Eine fast seriöse Besprechung meines Frühwerks „Die kleine Prinzessin“.
Ich habe eine meiner ersten Textschöpfungen bis heute gut gehütet: eine illustrierte Märchen-Trilogie mit Schiebe- und Drehelementen. Sie lag mir immer am Herzen, aber nach etwa dreißig Jahren Erfahrungszugewinn ist es an der Zeit, auch mal einen kritischen Blick darauf zu werfen.
Drei Schulhefte umfasst das Werk mit dem klischeehaft anmutenden Titel „Die kleine Prinzessin“. Die offensichtliche Begeisterung für den Lebenswandel eines adeligen Mädchens ist aus heutiger Perspektive nur dadurch zu erklären, dass Märchen von Anfang an zur täglichen Lektüre der siebenjährigen Schriftstellerin gehörten. Nicht allen Konventionen ist sie verfallen, wie sich auf Seite sieben in Band eins erweist, wo die Prinzessin einem soeben herangerittenen und optisch ansprechenden Prinzen einen Heiratsantrag macht. Der Herr Papa gibt ein großes königliches Fest, und danach folgen Szenen des Ehelebens.

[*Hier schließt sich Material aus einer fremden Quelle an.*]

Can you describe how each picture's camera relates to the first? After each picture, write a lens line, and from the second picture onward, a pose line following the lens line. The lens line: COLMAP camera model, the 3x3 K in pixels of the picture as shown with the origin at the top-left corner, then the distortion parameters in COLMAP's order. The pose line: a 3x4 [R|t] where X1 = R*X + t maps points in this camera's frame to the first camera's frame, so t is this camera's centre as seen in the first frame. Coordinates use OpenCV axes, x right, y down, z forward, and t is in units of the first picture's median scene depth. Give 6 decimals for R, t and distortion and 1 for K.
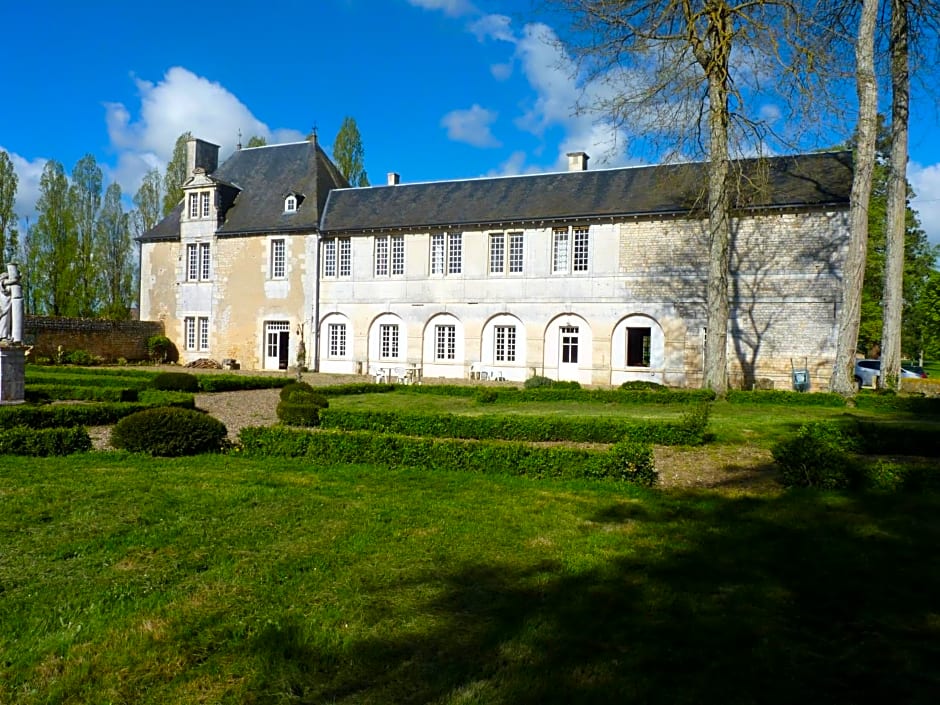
lens RADIAL K [[755.9, 0, 470.0], [0, 755.9, 352.5], [0, 0, 1]] dist [-0.034638, -0.001418]
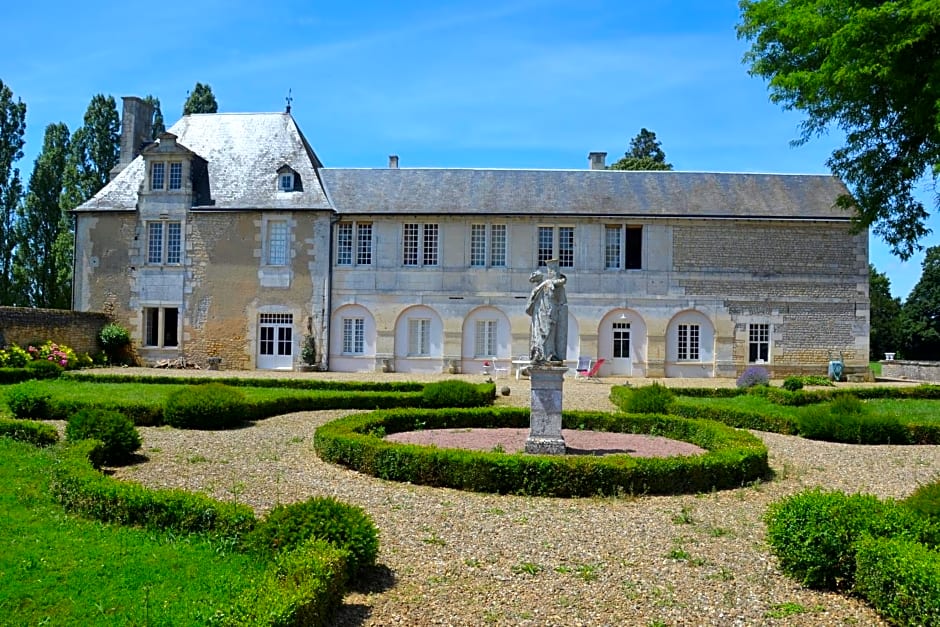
lens RADIAL K [[707.9, 0, 436.9], [0, 707.9, 316.2], [0, 0, 1]] dist [-0.071080, 0.007981]
pose [[0.938204, 0.005781, 0.346035, -0.369205], [0.006070, 0.999432, -0.033155, -0.010521], [-0.346030, 0.033206, 0.937636, 0.171703]]
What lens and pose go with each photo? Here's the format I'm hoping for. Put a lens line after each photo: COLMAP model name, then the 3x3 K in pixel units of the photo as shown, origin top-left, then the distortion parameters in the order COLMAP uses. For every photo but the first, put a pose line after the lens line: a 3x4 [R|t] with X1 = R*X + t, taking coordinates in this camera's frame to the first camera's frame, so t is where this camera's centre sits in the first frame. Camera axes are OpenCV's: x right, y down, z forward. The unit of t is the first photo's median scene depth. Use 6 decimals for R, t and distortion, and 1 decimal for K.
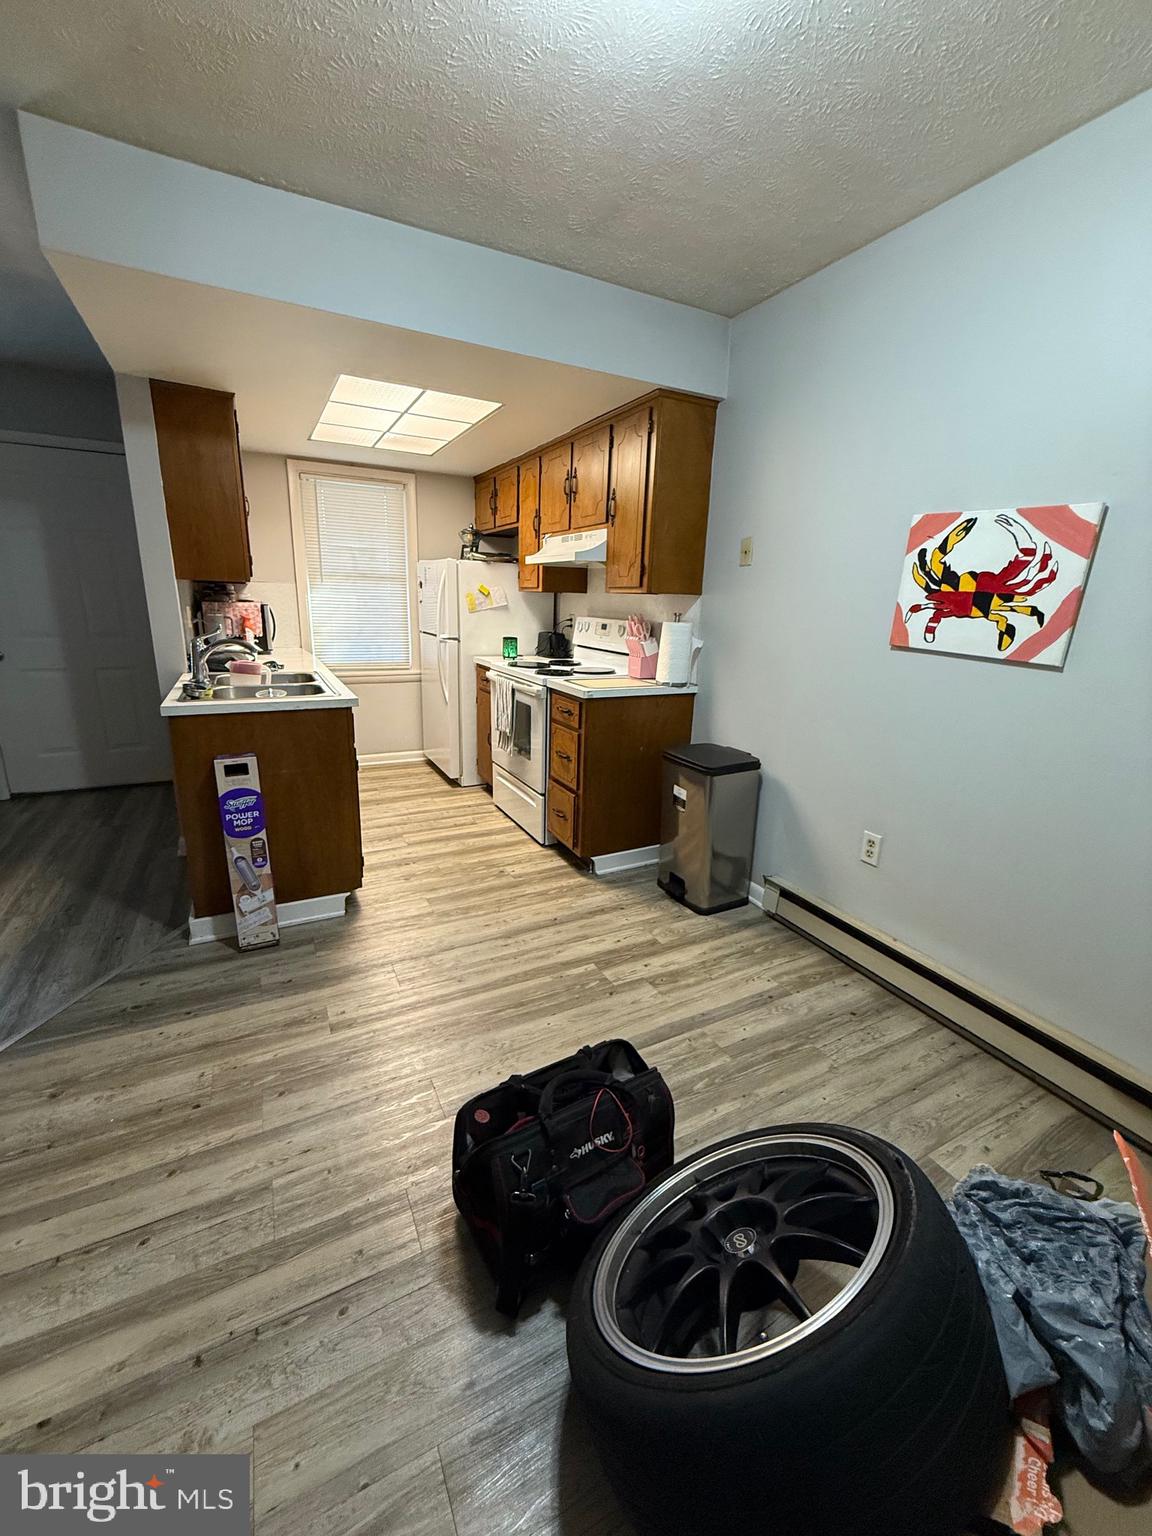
lens RADIAL K [[620.8, 0, 576.0], [0, 620.8, 768.0], [0, 0, 1]] dist [0.000160, 0.000137]
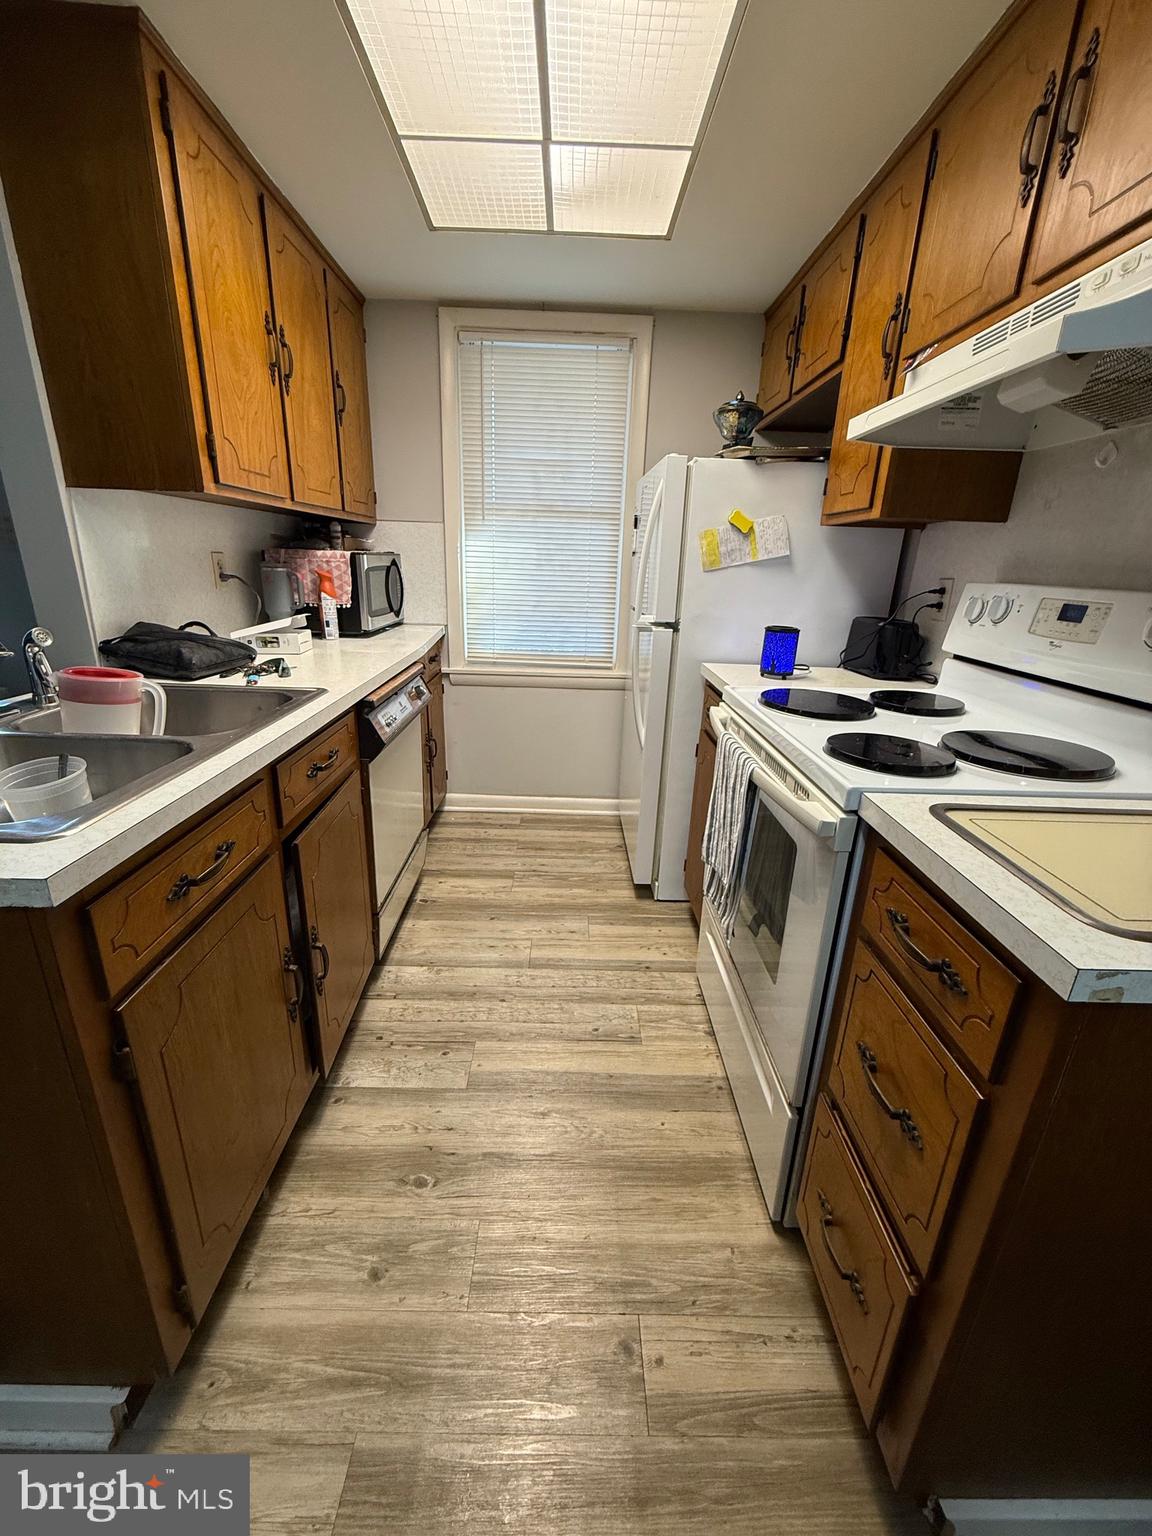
lens RADIAL K [[620.8, 0, 576.0], [0, 620.8, 768.0], [0, 0, 1]] dist [0.000160, 0.000137]
pose [[0.894885, 0.142541, -0.422921, -0.035780], [-0.124439, 0.989736, 0.070271, -0.121653], [0.428597, -0.010257, 0.903438, 0.524589]]
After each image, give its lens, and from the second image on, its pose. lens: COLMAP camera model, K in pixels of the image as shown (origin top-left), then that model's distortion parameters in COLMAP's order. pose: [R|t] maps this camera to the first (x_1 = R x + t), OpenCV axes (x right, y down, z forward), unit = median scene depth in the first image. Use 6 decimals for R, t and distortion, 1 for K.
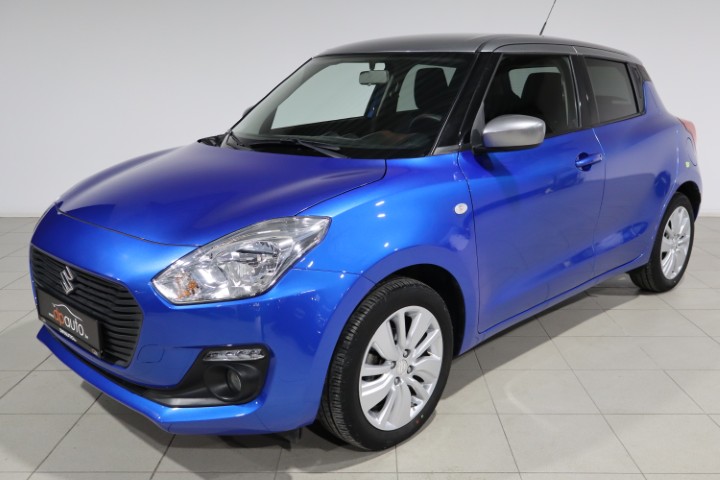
lens RADIAL K [[707.4, 0, 362.6], [0, 707.4, 241.7], [0, 0, 1]] dist [0.503916, 0.011933]
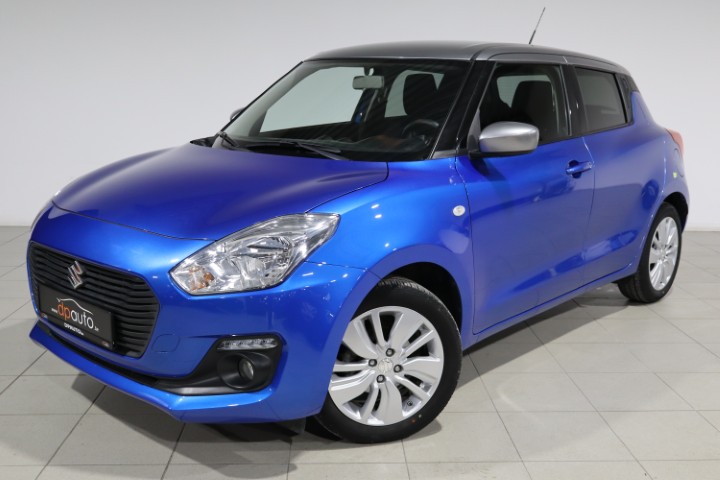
lens RADIAL K [[784.9, 0, 357.2], [0, 784.9, 238.3], [0, 0, 1]] dist [0.710115, -0.019718]
pose [[0.998905, 0.012828, 0.044995, -0.055346], [-0.011489, 0.999487, -0.029886, 0.027494], [-0.045355, 0.029336, 0.998540, -0.129763]]
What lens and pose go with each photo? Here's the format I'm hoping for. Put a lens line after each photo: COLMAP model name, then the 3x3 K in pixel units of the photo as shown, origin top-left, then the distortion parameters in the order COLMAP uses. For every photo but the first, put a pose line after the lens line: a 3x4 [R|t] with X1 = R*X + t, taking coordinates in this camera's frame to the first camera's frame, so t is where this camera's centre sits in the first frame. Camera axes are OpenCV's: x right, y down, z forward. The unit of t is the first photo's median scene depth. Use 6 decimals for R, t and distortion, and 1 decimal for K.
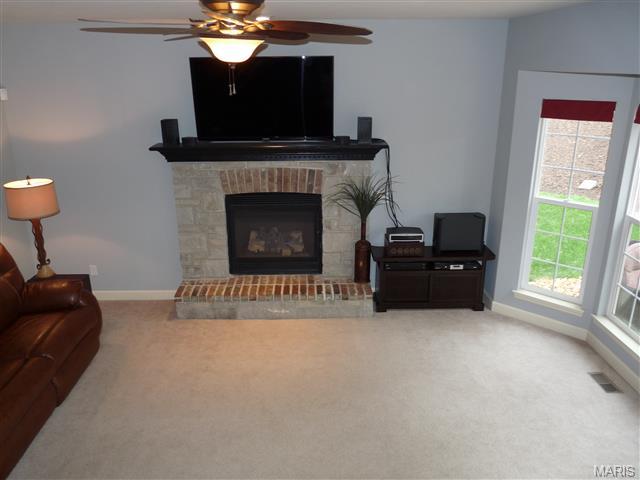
lens RADIAL K [[519.2, 0, 321.0], [0, 519.2, 240.9], [0, 0, 1]] dist [-0.014219, -0.011466]
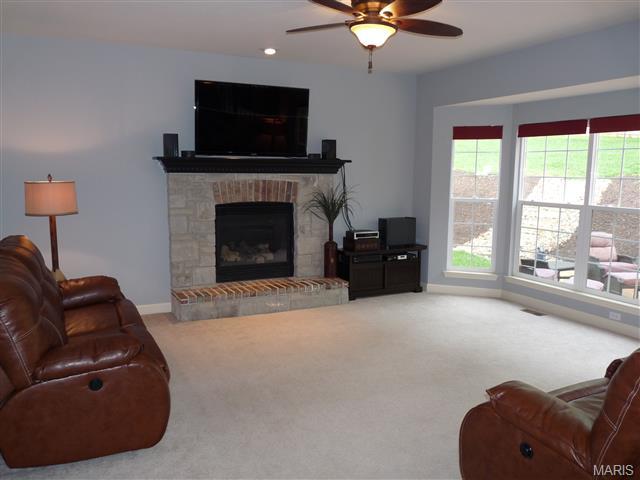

Was man eben in einer funktionierenden Partnerschaft so tut: sich verlieben, gut essen, spazieren gehen, Verstecken spielen. Und: „Nach ein par Tagen“ wird ein Sohn geboren: „Manoel“!
Dramaturgisch ungeschickt: Die Autorin steigt unmittelbar mit einem Happy End ein, auf das ausschließlich weitere Glücksmomente im Leben der Figuren folgen. Konflikte sucht man vergeblich. Einzig dass die kleine Prinzessin ohne Mutter aufwächst, lässt eine Problematik erahnen; dieser Ansatz hätte sich geeignet, um ein packendes Psychogramm der Protagonistin zu entfalten. Aber das übersteigt wohl die Fähigkeiten der kleinen Schriftstellerin.
Auch der Fortsetzung mangelt es an Ideen: Band zwei plätschert völlig ohne erzählerisch ausgearbeiteten Höhepunkt vor sich hin … Man macht weitere Spaziergänge, das Kind bekommt einen Kasperl geschenkt, die Familie wird immer reicher. Mit viel gutem Willen lässt sich hier ein Funke Gesellschaftskritik ausmachen. Band drei existiert gar nur noch als Fragment. Schade, dass es der Autorin nicht gelingt, einen Spannungsbogen aufzubauen und zu halten!
Die gestalterische Umsetzung ist allerdings einen zweiten Blick wert, denn jede Doppelseite aller Hefte ist mit einem Spezialeffekt ausgestattet: Man kann Sonne oder Mond ans Firmament zaubern, den Nachwuchsregenten mit Kastanien jonglieren lassen und die Prinzessin hinter den Kleiderschrank schieben. (– Aber nicht so grob! Autsch, jetzt hat sie sich wehgetan!) Am spektakulärsten ist fraglos die Geburt Manoels in Band eins, die sich mit einem beherzten Ziehen nachstellen lässt. Diese Möglichkeit zur Interaktion macht die Lektüre äußerst kurzweilig.
Fazit: Der fast schon rührende Mangel an erzählerischer Kunstfertigkeit und die Kreativität, die sich in den Bastel-Elementen zeigt, ergeben ein einigermaßen charmantes und unterhaltsames Gesamtpaket.